His eyes widened very slightly. "You really do loathe him, don’t you?"

"I despise him," she said fiercely. "He puts his own vanity before relieving the pain of those who trust him to help them." She made it almost a challenge, as if Monk had been defending him.

He smiled at her. "I’m not trying to spare him anything, I just want to use it to the best effect. I don’t know what that is yet, but we will only get one chance. I want to save my fire for the target that will do the most good for Cleo—or Miriam— not just the one that does the most harm to Thorpe... or the one that gives us the most satisfaction."

"I see." She did.

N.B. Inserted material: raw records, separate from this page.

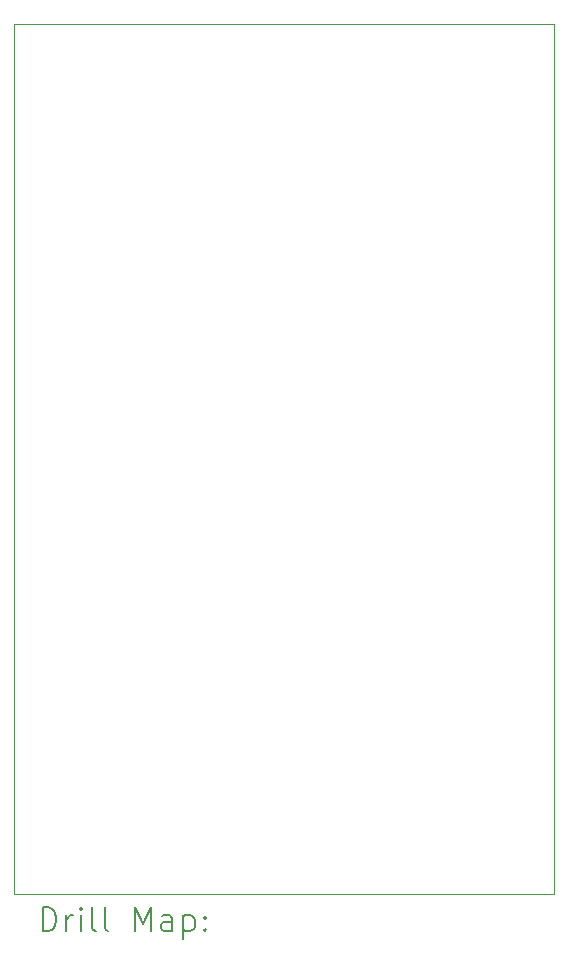
<source format=gbr>
%TF.GenerationSoftware,KiCad,Pcbnew,7.0.2-0*%
%TF.CreationDate,2023-11-12T18:20:21-05:00*%
%TF.ProjectId,Mux Module CD74HCT4067M,4d757820-4d6f-4647-956c-652043443734,rev?*%
%TF.SameCoordinates,Original*%
%TF.FileFunction,Drillmap*%
%TF.FilePolarity,Positive*%
%FSLAX45Y45*%
G04 Gerber Fmt 4.5, Leading zero omitted, Abs format (unit mm)*
G04 Created by KiCad (PCBNEW 7.0.2-0) date 2023-11-12 18:20:21*
%MOMM*%
%LPD*%
G01*
G04 APERTURE LIST*
%ADD10C,0.100000*%
%ADD11C,0.200000*%
G04 APERTURE END LIST*
D10*
X12700000Y-2286000D02*
X17272000Y-2286000D01*
X17272000Y-9652000D01*
X12700000Y-9652000D01*
X12700000Y-2286000D01*
D11*
X12942619Y-9969524D02*
X12942619Y-9769524D01*
X12942619Y-9769524D02*
X12990238Y-9769524D01*
X12990238Y-9769524D02*
X13018809Y-9779048D01*
X13018809Y-9779048D02*
X13037857Y-9798095D01*
X13037857Y-9798095D02*
X13047381Y-9817143D01*
X13047381Y-9817143D02*
X13056905Y-9855238D01*
X13056905Y-9855238D02*
X13056905Y-9883810D01*
X13056905Y-9883810D02*
X13047381Y-9921905D01*
X13047381Y-9921905D02*
X13037857Y-9940952D01*
X13037857Y-9940952D02*
X13018809Y-9960000D01*
X13018809Y-9960000D02*
X12990238Y-9969524D01*
X12990238Y-9969524D02*
X12942619Y-9969524D01*
X13142619Y-9969524D02*
X13142619Y-9836190D01*
X13142619Y-9874286D02*
X13152143Y-9855238D01*
X13152143Y-9855238D02*
X13161667Y-9845714D01*
X13161667Y-9845714D02*
X13180714Y-9836190D01*
X13180714Y-9836190D02*
X13199762Y-9836190D01*
X13266428Y-9969524D02*
X13266428Y-9836190D01*
X13266428Y-9769524D02*
X13256905Y-9779048D01*
X13256905Y-9779048D02*
X13266428Y-9788571D01*
X13266428Y-9788571D02*
X13275952Y-9779048D01*
X13275952Y-9779048D02*
X13266428Y-9769524D01*
X13266428Y-9769524D02*
X13266428Y-9788571D01*
X13390238Y-9969524D02*
X13371190Y-9960000D01*
X13371190Y-9960000D02*
X13361667Y-9940952D01*
X13361667Y-9940952D02*
X13361667Y-9769524D01*
X13495000Y-9969524D02*
X13475952Y-9960000D01*
X13475952Y-9960000D02*
X13466428Y-9940952D01*
X13466428Y-9940952D02*
X13466428Y-9769524D01*
X13723571Y-9969524D02*
X13723571Y-9769524D01*
X13723571Y-9769524D02*
X13790238Y-9912381D01*
X13790238Y-9912381D02*
X13856905Y-9769524D01*
X13856905Y-9769524D02*
X13856905Y-9969524D01*
X14037857Y-9969524D02*
X14037857Y-9864762D01*
X14037857Y-9864762D02*
X14028333Y-9845714D01*
X14028333Y-9845714D02*
X14009286Y-9836190D01*
X14009286Y-9836190D02*
X13971190Y-9836190D01*
X13971190Y-9836190D02*
X13952143Y-9845714D01*
X14037857Y-9960000D02*
X14018809Y-9969524D01*
X14018809Y-9969524D02*
X13971190Y-9969524D01*
X13971190Y-9969524D02*
X13952143Y-9960000D01*
X13952143Y-9960000D02*
X13942619Y-9940952D01*
X13942619Y-9940952D02*
X13942619Y-9921905D01*
X13942619Y-9921905D02*
X13952143Y-9902857D01*
X13952143Y-9902857D02*
X13971190Y-9893333D01*
X13971190Y-9893333D02*
X14018809Y-9893333D01*
X14018809Y-9893333D02*
X14037857Y-9883810D01*
X14133095Y-9836190D02*
X14133095Y-10036190D01*
X14133095Y-9845714D02*
X14152143Y-9836190D01*
X14152143Y-9836190D02*
X14190238Y-9836190D01*
X14190238Y-9836190D02*
X14209286Y-9845714D01*
X14209286Y-9845714D02*
X14218809Y-9855238D01*
X14218809Y-9855238D02*
X14228333Y-9874286D01*
X14228333Y-9874286D02*
X14228333Y-9931429D01*
X14228333Y-9931429D02*
X14218809Y-9950476D01*
X14218809Y-9950476D02*
X14209286Y-9960000D01*
X14209286Y-9960000D02*
X14190238Y-9969524D01*
X14190238Y-9969524D02*
X14152143Y-9969524D01*
X14152143Y-9969524D02*
X14133095Y-9960000D01*
X14314048Y-9950476D02*
X14323571Y-9960000D01*
X14323571Y-9960000D02*
X14314048Y-9969524D01*
X14314048Y-9969524D02*
X14304524Y-9960000D01*
X14304524Y-9960000D02*
X14314048Y-9950476D01*
X14314048Y-9950476D02*
X14314048Y-9969524D01*
X14314048Y-9845714D02*
X14323571Y-9855238D01*
X14323571Y-9855238D02*
X14314048Y-9864762D01*
X14314048Y-9864762D02*
X14304524Y-9855238D01*
X14304524Y-9855238D02*
X14314048Y-9845714D01*
X14314048Y-9845714D02*
X14314048Y-9864762D01*
M02*

</source>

She had been indulging in the luxury of anger and she recognized it. "Yes, of course. Just don’t leave it too long."

"I won’t," he promised. "Believe me—we will use it."

On Sunday, Monk returned to the undertaker to pursue the details of Treadwell’s work for him and to find proof if indeed he had taken bodies to the Hampstead hospital and been handsomely paid for it. If he were to use it, either in court or to pressure Thorpe for any other reason, then he must have evidence that could not be denied or explained away.